Dabei seien alle Schritte der Vorbereitung der NRW-Bewerbung bis hin zur Bürgerbefragung mit Initiator Michael Mronz abgestimmt gewesen - und in Protokollen festgehalten worden. Tatsache sei zudem, dass Mronz wie auch Hörmann von dem schnellen IOC-Beschluss zugunsten Brisbanes überrascht wurden. "Wir haben erst Stunden vorher in einem Bericht davon erfahren", sagte Hörmann. Deshalb hätte auch ein früherer Eintritt in Gespräche mit dem IOC über eine Bewerbung "nach unseren Erkenntnissen definitiv zu keiner anderen Vorgehensweise oder Entscheidung aufseiten des IOC geführt", hieß es.

Auch der Rhein-Ruhr-Macher musste dem nach der peniblen Darstellung des DOSB beipflichten. Es habe "keinerlei belastbare Faktenlage oder gar Datums-Perspektiven" für einen IOC-Entscheid im Februar gegeben, die eine Änderung "unseres Arbeitsprogramms oder eine Mitteilung an unsere Partner" notwendig gemacht hätten, bestätigte Mronz.

Das Scheitern der Bewerbung um die Spiele 2032 wird am 3. März Thema im Düsseldorfer Landtag.
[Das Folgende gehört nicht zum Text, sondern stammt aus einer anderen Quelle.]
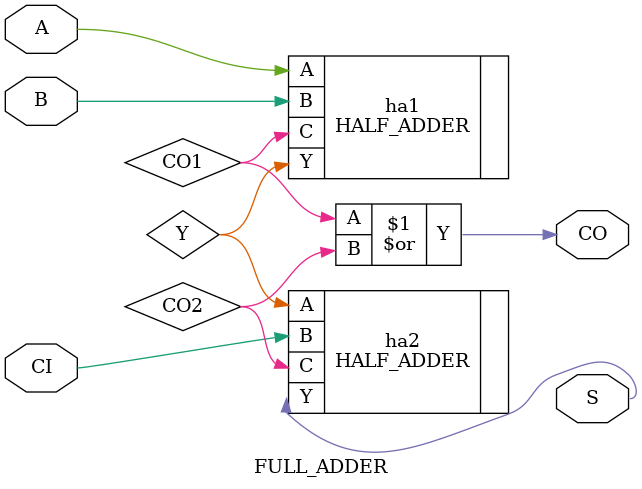
<source format=v>
`include "prj_definition.v"

module FULL_ADDER(S,CO,A,B, CI);
output S,CO;
input A,B, CI;

// half adder 1
//assign Y = A ^ B;
//assign CO1 = A & B;

// half adder 2
//assign S = Y ^ CI;
//assign CO2 = Y & CI;

//assign CO = CO1 | CO2;

wire Y, CO1, CO2;
HALF_ADDER ha1(.Y(Y), .C(CO1), .A(A), .B(B));
HALF_ADDER ha2(.Y(S), .C(CO2), .A(Y), .B(CI));
assign CO = CO1 | CO2;

endmodule

</source>
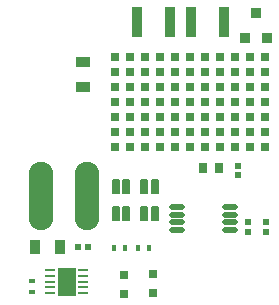
<source format=gtp>
G04 Layer_Color=8421504*
%FSAX25Y25*%
%MOIN*%
G70*
G01*
G75*
%ADD10R,0.01772X0.02165*%
%ADD11R,0.03150X0.02756*%
%ADD12R,0.02047X0.01968*%
%ADD13R,0.02165X0.01772*%
%ADD14R,0.03740X0.10236*%
%ADD15R,0.03740X0.09842*%
%ADD16R,0.03200X0.03600*%
%ADD17R,0.02756X0.03543*%
%ADD18R,0.03543X0.00984*%
%ADD19R,0.05866X0.09449*%
G04:AMPARAMS|DCode=20|XSize=25mil|YSize=50mil|CornerRadius=3.13mil|HoleSize=0mil|Usage=FLASHONLY|Rotation=180.000|XOffset=0mil|YOffset=0mil|HoleType=Round|Shape=RoundedRectangle|*
%AMROUNDEDRECTD20*
21,1,0.02500,0.04375,0,0,180.0*
21,1,0.01875,0.05000,0,0,180.0*
1,1,0.00625,-0.00937,0.02187*
1,1,0.00625,0.00937,0.02187*
1,1,0.00625,0.00937,-0.02187*
1,1,0.00625,-0.00937,-0.02187*
%
%ADD20ROUNDEDRECTD20*%
%ADD21R,0.02500X0.02500*%
%ADD22O,0.05315X0.01772*%
%ADD23R,0.01968X0.02047*%
G04:AMPARAMS|DCode=24|XSize=82.68mil|YSize=228.35mil|CornerRadius=41.34mil|HoleSize=0mil|Usage=FLASHONLY|Rotation=0.000|XOffset=0mil|YOffset=0mil|HoleType=Round|Shape=RoundedRectangle|*
%AMROUNDEDRECTD24*
21,1,0.08268,0.14567,0,0,0.0*
21,1,0.00000,0.22835,0,0,0.0*
1,1,0.08268,0.00000,-0.07283*
1,1,0.08268,0.00000,-0.07283*
1,1,0.08268,0.00000,0.07283*
1,1,0.08268,0.00000,0.07283*
%
%ADD24ROUNDEDRECTD24*%
%ADD25R,0.04724X0.03543*%
%ADD26R,0.03543X0.04724*%
D10*
X0375772Y0275700D02*
D03*
X0372228D02*
D03*
X0364228D02*
D03*
X0367772D02*
D03*
D11*
X0377300Y0260750D02*
D03*
Y0267050D02*
D03*
X0367642Y0260484D02*
D03*
Y0266783D02*
D03*
D12*
X0415000Y0284343D02*
D03*
Y0281114D02*
D03*
X0405500Y0303114D02*
D03*
Y0299886D02*
D03*
X0409000Y0281000D02*
D03*
Y0284228D02*
D03*
D13*
X0336992Y0261000D02*
D03*
Y0264543D02*
D03*
D14*
X0401012Y0351000D02*
D03*
X0383012D02*
D03*
D15*
X0389988D02*
D03*
X0371988D02*
D03*
D16*
X0407760Y0345563D02*
D03*
X0415300D02*
D03*
X0411500Y0353900D02*
D03*
D17*
X0399256Y0302500D02*
D03*
X0393744D02*
D03*
D18*
X0343008Y0268437D02*
D03*
Y0266469D02*
D03*
Y0264500D02*
D03*
Y0262532D02*
D03*
Y0260563D02*
D03*
X0353992Y0268437D02*
D03*
Y0266469D02*
D03*
Y0264500D02*
D03*
Y0262532D02*
D03*
Y0260563D02*
D03*
D19*
X0348500Y0264500D02*
D03*
D20*
X0368252Y0296000D02*
D03*
X0364748D02*
D03*
X0377752D02*
D03*
X0374248D02*
D03*
X0368252Y0287000D02*
D03*
X0364748D02*
D03*
X0377752D02*
D03*
X0374248D02*
D03*
D21*
X0414500Y0339500D02*
D03*
Y0334500D02*
D03*
Y0329500D02*
D03*
Y0324500D02*
D03*
Y0319500D02*
D03*
Y0314500D02*
D03*
Y0309500D02*
D03*
X0409500Y0339500D02*
D03*
Y0334500D02*
D03*
Y0329500D02*
D03*
Y0324500D02*
D03*
Y0319500D02*
D03*
Y0314500D02*
D03*
Y0309500D02*
D03*
X0404500Y0339500D02*
D03*
Y0334500D02*
D03*
Y0329500D02*
D03*
Y0324500D02*
D03*
Y0319500D02*
D03*
Y0314500D02*
D03*
Y0309500D02*
D03*
X0399500Y0339500D02*
D03*
Y0334500D02*
D03*
Y0329500D02*
D03*
Y0324500D02*
D03*
Y0319500D02*
D03*
Y0314500D02*
D03*
Y0309500D02*
D03*
X0394500Y0339500D02*
D03*
Y0334500D02*
D03*
Y0329500D02*
D03*
Y0324500D02*
D03*
Y0319500D02*
D03*
Y0314500D02*
D03*
Y0309500D02*
D03*
X0389500Y0339500D02*
D03*
Y0334500D02*
D03*
Y0329500D02*
D03*
Y0324500D02*
D03*
Y0319500D02*
D03*
Y0314500D02*
D03*
Y0309500D02*
D03*
X0384500Y0339500D02*
D03*
Y0334500D02*
D03*
Y0329500D02*
D03*
Y0324500D02*
D03*
Y0319500D02*
D03*
Y0314500D02*
D03*
Y0309500D02*
D03*
X0379500Y0339500D02*
D03*
Y0334500D02*
D03*
Y0329500D02*
D03*
Y0324500D02*
D03*
Y0319500D02*
D03*
Y0314500D02*
D03*
Y0309500D02*
D03*
X0374500Y0339500D02*
D03*
Y0334500D02*
D03*
Y0329500D02*
D03*
Y0324500D02*
D03*
Y0319500D02*
D03*
Y0314500D02*
D03*
Y0309500D02*
D03*
X0369500Y0339500D02*
D03*
Y0334500D02*
D03*
Y0329500D02*
D03*
Y0324500D02*
D03*
Y0319500D02*
D03*
Y0314500D02*
D03*
Y0309500D02*
D03*
X0364500Y0339500D02*
D03*
Y0334500D02*
D03*
Y0329500D02*
D03*
Y0324500D02*
D03*
Y0319500D02*
D03*
Y0314500D02*
D03*
Y0309500D02*
D03*
D22*
X0385240Y0289339D02*
D03*
Y0286780D02*
D03*
Y0284221D02*
D03*
Y0281661D02*
D03*
X0402760Y0289339D02*
D03*
Y0286780D02*
D03*
Y0284221D02*
D03*
Y0281661D02*
D03*
D23*
X0355500Y0276000D02*
D03*
X0352272D02*
D03*
D24*
X0339823Y0293000D02*
D03*
X0355177D02*
D03*
D25*
X0354000Y0337634D02*
D03*
Y0329366D02*
D03*
D26*
X0337866Y0276000D02*
D03*
X0346134D02*
D03*
M02*

</source>
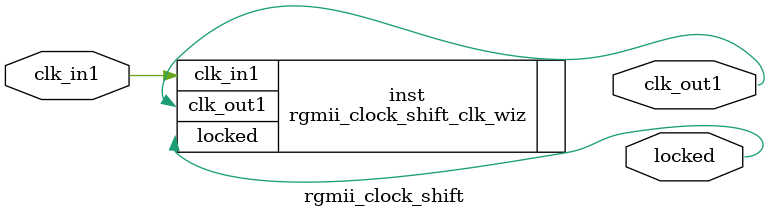
<source format=v>


`timescale 1ps/1ps

(* CORE_GENERATION_INFO = "rgmii_clock_shift,clk_wiz_v6_0_3_0_0,{component_name=rgmii_clock_shift,use_phase_alignment=true,use_min_o_jitter=false,use_max_i_jitter=false,use_dyn_phase_shift=false,use_inclk_switchover=false,use_dyn_reconfig=false,enable_axi=0,feedback_source=FDBK_AUTO,PRIMITIVE=MMCM,num_out_clk=1,clkin1_period=8.000,clkin2_period=10.000,use_power_down=false,use_reset=false,use_locked=true,use_inclk_stopped=false,feedback_type=SINGLE,CLOCK_MGR_TYPE=NA,manual_override=false}" *)

module rgmii_clock_shift 
 (
  // Clock out ports
  output        clk_out1,
  // Status and control signals
  output        locked,
 // Clock in ports
  input         clk_in1
 );

  rgmii_clock_shift_clk_wiz inst
  (
  // Clock out ports  
  .clk_out1(clk_out1),
  // Status and control signals               
  .locked(locked),
 // Clock in ports
  .clk_in1(clk_in1)
  );

endmodule

</source>
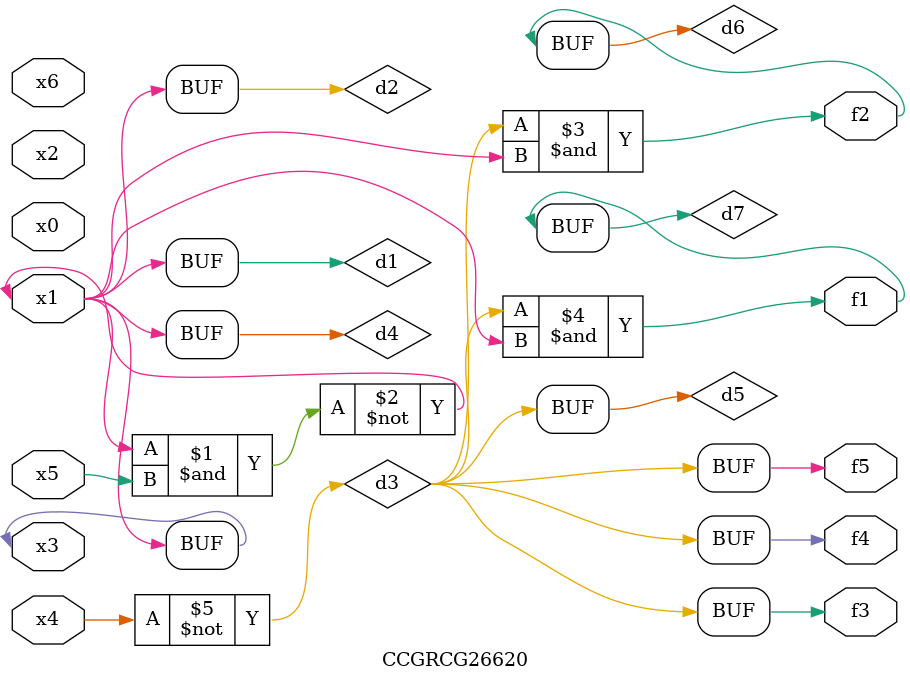
<source format=v>
module CCGRCG26620(
	input x0, x1, x2, x3, x4, x5, x6,
	output f1, f2, f3, f4, f5
);

	wire d1, d2, d3, d4, d5, d6, d7;

	buf (d1, x1, x3);
	nand (d2, x1, x5);
	not (d3, x4);
	buf (d4, d1, d2);
	buf (d5, d3);
	and (d6, d3, d4);
	and (d7, d3, d4);
	assign f1 = d7;
	assign f2 = d6;
	assign f3 = d5;
	assign f4 = d5;
	assign f5 = d5;
endmodule

</source>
Nach getrennten Anträgen von SPD und AfD wird es eine Aktuelle Stunde im Parlament geben. Am selben Tag berät der Sportausschuss des Bundestags über eine künftige "Nationale Strategie Sportgroßveranstaltungen" - und damit auch über einen möglichen weiteren Olympia-Anlauf.

Zumindest das Rennen um die Spiele in elf Jahren ist Hörmann zufolge gelaufen - und wie es gelaufen sei, habe auch die Mitbewerber in Budapest, Katar oder Indien schockiert. "Unser Verständnis ist, dass die Spiele nach Australien vergeben sind", sagte Hörmann. Beschweren will sich der DOSB beim IOC aber wegen des Vergabeverfahrens, bei der die "Berechenbarkeit und Transparenz für Außenstehende" verloren gehe, nicht. "Weitere Schritte sind nicht notwendig. Wir wollten nur klarstellen, wo des Fehler gab", sagte Hörmann.

Trotz des Zerwürfnis mit der Initiative Rhein-Ruhr will Hörmann eine weitere Zusammenarbeit nicht ausschließen. "Das Gespräch mit Armin Laschet hat Mut gemacht", sagte der DOSB-Chef. Man sei sich schnell einig geworden, "dass wir in aller Ruhe ohne jeglichen Zeitdruck die Karten neu legen". Auch mit der privaten Initiative um Mronz könne es trotz des Ärgers "gut und erfolgreich weitergehen".

Allerdings sind die Spiele 2032 nicht mehr das Ziel. Der DOSB will nun mit seinen Mitgliedsorganisationen und der Politik mit Abstand reflektieren, "ob, wann, wo und mit welchem Konzept zu gegebener Zeit ein neuer Anlauf genommen" werde. Eine Bewerbung um Winter- statt Sommerspiele ist nicht mehr ausgeschlossen, auch wenn die jüngsten Anläufe von München zweimal (2018 und 2022) gescheitert sind.

Wenig Gefallen findet Hörmann hingegen an einer deutschen Bewerbung um die Sommerspiele 2036, 100 Jahre nach Nazi-Olympia in Berlin. "Mir fehlt die Vorstellungskraft und Fantasie, wie man Spiele 2036 umsetzen kann", sagte er. "Es gibt aber auch viele Menschen im DOSB, die das anders bewerten."